Hall Of Fame
As a fellow Texan, Amarillo’s Cody Pfister was familiar with Katy’s Sage Northcutt before he was offered a fight with his fellow lightweight prospect on December 10 in Las Vegas, so after accepting the UFC FIGHT PASS bout, he knows just what to expect from their matchup.
“I’ve heard of him before and I’ve actually seen some of his stuff,” Pfister said of Northcutt. “He looks like a tough kid and a good athlete from what I’ve seen. I’m just lucky to get in there and fight a stand-up guy and go in there and bang with him. I want to go get that Fight of the Night and I think we’re going to steal the show.”
The bout is a big one for the 25-year-old Pfister, and not just because it gives him the chance to go over the .500 mark in the UFC after splitting his first two Octagon bouts. He’s heard the buzz around the 19-year-old Northcutt, and he knows that if he can hand “Super” Sage his first pro defeat, a lot more eyes will be on the rise of Cody Pfister.
“I really thought it was a great opportunity,” he said of taking the bout. “This kid is in the spotlight right now, so the way I’m looking at it is, I’m gonna take all that hype away from him. I’ve heard them saying he’s the next GSP. Well, they haven’t seen the first Cody Pfister yet.”
A pro since 2010, Pfister bounced back from a hot and cold 4-3 start to win eight of his next ten bouts, with the only loss coming via second-round submission to James Moontasri in his UFC debut in February. Five months later though, he entered the UFC win column for the first time, decisioning Yosdenis Cedeno at UFC 189. In December, he returns to Las Vegas.
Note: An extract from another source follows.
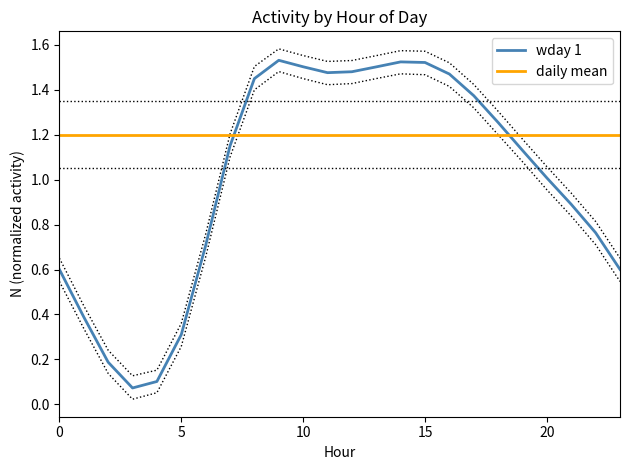

Does the chart display data point markers on the line(s)?

No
“That first victory and getting that out of the way was a good thing,” he said. “That first fight (against Moontasri), I just wasn’t on that night. I don’t feel like I even should have lost it. It was the worst performance I’ve ever had, so getting my first UFC win, I’m just glad I got to finally go out there and perform, and this time I’m going to come out a hundred percent and show everything that I have. This is a huge opportunity to make a name for myself, and I’m gonna take it.”
Northcutt, the youngest fighter on the current UFC roster, made quite a name for himself in his debut against Francisco Trevino in Houston earlier this month, stopping his foe in 57 seconds. It was an impressive performance for sure, but Pfister believes he has a different approach to fighting Northcutt than Trevino did.
“His last opponent missed weight and he didn’t look right,” Pfister said. “I hate to say it, but the guy was a slouch. Going into this fight, he’s not fighting a slouch. He needs to prepare for a tough fight. He’s never fought a guy like me. I plan to go in and destroy him and I just hope he’s ready. We’re both Texas boys, so let’s go rep for Texas, beat the hell out of each other and put on a show.”
In other words, Cody Pfister wants a win, a bonus, and a Merry Christmas – all in the same night.
“I’m gonna bring the fireworks,” he said. “I’m gonna make this the best fight of the year – that’s really my goal. He’s not gonna knock me out. I think it’s gonna be a good test for him, a good test for me, and it’s gonna be a helluva fight to see where we’re at. Hopefully, I can put that hype out and redirect that attention to myself.”